» **Job item**: Please repeat, unchanged, the lines at the top of the listing below, ending with the one that has "Шланги спиральные".

____

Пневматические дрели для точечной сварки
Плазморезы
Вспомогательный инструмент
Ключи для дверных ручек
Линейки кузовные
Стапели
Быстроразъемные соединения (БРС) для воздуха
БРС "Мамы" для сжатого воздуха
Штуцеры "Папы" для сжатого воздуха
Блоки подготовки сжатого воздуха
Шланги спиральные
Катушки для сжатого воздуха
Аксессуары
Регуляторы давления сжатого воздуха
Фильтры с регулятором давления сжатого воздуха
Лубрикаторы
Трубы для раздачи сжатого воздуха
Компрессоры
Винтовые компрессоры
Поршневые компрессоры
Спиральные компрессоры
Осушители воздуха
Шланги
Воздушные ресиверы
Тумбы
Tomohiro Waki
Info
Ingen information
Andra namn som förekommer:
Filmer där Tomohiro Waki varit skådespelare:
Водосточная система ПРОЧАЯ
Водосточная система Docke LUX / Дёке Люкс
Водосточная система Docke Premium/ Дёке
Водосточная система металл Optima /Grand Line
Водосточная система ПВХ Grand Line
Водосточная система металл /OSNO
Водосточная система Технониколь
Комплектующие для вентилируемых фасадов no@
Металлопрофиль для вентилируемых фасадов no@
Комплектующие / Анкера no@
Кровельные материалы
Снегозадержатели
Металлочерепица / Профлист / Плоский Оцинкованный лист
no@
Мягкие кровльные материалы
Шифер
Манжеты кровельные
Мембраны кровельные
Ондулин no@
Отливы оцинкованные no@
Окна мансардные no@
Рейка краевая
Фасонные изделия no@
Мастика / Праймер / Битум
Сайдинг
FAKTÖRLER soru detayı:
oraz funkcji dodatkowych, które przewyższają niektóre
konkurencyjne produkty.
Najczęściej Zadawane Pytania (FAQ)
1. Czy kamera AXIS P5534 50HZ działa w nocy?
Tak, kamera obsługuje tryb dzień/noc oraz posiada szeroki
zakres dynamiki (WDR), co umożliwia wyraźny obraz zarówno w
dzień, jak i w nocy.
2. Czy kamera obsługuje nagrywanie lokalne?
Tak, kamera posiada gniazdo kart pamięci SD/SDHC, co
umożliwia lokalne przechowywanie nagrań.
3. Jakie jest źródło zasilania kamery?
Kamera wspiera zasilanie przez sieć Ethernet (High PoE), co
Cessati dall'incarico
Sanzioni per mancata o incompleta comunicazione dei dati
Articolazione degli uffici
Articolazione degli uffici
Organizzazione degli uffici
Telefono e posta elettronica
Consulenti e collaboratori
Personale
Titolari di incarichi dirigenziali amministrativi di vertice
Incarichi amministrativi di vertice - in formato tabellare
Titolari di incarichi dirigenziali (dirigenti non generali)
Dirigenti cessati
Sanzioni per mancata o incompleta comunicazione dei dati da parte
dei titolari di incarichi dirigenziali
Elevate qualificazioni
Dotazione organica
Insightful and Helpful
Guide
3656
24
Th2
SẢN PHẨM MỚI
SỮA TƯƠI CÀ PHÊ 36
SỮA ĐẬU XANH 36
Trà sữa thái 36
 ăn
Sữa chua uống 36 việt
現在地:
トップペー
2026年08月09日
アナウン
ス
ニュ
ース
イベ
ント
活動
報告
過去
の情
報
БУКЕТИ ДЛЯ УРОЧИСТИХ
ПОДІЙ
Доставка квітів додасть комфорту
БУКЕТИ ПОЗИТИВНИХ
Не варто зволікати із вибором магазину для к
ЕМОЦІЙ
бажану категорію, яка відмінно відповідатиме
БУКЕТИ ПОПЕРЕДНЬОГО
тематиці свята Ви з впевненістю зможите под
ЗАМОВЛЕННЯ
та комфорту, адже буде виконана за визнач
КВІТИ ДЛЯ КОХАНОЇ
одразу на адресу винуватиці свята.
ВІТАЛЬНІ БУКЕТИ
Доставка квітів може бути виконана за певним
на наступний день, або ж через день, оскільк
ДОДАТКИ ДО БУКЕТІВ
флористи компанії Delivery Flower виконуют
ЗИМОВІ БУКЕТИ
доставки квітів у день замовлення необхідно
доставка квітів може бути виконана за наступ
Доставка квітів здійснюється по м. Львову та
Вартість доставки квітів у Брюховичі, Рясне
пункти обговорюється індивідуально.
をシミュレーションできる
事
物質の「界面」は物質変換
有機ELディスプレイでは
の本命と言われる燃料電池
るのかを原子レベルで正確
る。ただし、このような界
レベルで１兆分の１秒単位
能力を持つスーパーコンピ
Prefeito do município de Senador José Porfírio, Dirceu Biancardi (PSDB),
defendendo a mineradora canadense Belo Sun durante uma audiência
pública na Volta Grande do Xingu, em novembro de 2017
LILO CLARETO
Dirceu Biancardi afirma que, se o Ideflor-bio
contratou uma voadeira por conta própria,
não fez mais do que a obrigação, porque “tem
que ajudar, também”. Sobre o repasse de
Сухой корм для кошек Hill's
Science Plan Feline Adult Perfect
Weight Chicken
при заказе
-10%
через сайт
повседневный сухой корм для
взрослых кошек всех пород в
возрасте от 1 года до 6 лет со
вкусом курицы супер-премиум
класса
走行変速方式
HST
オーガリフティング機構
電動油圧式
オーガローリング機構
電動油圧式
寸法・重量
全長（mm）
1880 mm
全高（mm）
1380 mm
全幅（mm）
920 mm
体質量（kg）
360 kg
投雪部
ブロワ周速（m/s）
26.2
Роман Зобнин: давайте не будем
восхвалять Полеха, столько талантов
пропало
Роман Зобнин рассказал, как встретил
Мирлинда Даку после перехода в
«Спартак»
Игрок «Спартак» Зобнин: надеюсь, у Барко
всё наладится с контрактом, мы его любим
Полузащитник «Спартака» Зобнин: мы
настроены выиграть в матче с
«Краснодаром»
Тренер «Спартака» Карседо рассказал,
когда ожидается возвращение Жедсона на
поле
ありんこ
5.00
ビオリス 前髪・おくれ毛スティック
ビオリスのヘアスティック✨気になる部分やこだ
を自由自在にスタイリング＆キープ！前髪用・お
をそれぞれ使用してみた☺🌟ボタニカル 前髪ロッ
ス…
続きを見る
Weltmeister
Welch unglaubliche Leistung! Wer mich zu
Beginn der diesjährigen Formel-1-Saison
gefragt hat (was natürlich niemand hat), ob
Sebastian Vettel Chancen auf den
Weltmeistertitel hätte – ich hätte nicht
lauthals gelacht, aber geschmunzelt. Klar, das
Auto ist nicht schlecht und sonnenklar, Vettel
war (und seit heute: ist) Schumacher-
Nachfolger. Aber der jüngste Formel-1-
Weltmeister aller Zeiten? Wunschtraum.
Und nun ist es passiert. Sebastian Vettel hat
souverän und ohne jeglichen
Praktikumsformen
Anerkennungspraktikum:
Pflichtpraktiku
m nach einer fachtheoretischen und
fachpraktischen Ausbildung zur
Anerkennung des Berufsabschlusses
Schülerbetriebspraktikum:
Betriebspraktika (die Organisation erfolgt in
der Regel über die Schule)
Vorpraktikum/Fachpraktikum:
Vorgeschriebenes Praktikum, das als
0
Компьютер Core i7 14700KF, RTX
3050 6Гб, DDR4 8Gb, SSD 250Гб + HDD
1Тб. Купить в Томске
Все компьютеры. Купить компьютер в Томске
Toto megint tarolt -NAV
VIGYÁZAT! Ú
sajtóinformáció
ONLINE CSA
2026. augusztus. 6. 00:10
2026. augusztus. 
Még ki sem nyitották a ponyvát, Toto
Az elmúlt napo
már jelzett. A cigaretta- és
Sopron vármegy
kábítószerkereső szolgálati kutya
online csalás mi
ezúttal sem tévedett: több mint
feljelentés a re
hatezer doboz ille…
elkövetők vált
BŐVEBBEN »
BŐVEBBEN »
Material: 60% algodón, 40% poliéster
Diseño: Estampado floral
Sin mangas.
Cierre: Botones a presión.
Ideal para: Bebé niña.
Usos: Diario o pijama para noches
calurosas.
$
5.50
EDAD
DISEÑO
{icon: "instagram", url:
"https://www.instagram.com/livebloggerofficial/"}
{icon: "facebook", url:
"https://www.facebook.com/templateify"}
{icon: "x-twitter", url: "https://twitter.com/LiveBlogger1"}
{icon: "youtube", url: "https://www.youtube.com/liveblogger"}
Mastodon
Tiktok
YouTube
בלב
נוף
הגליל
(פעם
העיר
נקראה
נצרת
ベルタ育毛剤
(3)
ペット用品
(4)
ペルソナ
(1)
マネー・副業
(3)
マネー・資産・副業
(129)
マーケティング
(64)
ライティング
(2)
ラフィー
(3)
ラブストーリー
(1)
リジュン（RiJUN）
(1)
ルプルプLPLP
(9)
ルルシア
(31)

____

» **Your response**:
Пневматические дрели для точечной сварки
Плазморезы
Вспомогательный инструмент
Ключи для дверных ручек
Линейки кузовные
Стапели
Быстроразъемные соединения (БРС) для воздуха
БРС "Мамы" для сжатого воздуха
Штуцеры "Папы" для сжатого воздуха
Блоки подготовки сжатого воздуха
Шланги спиральные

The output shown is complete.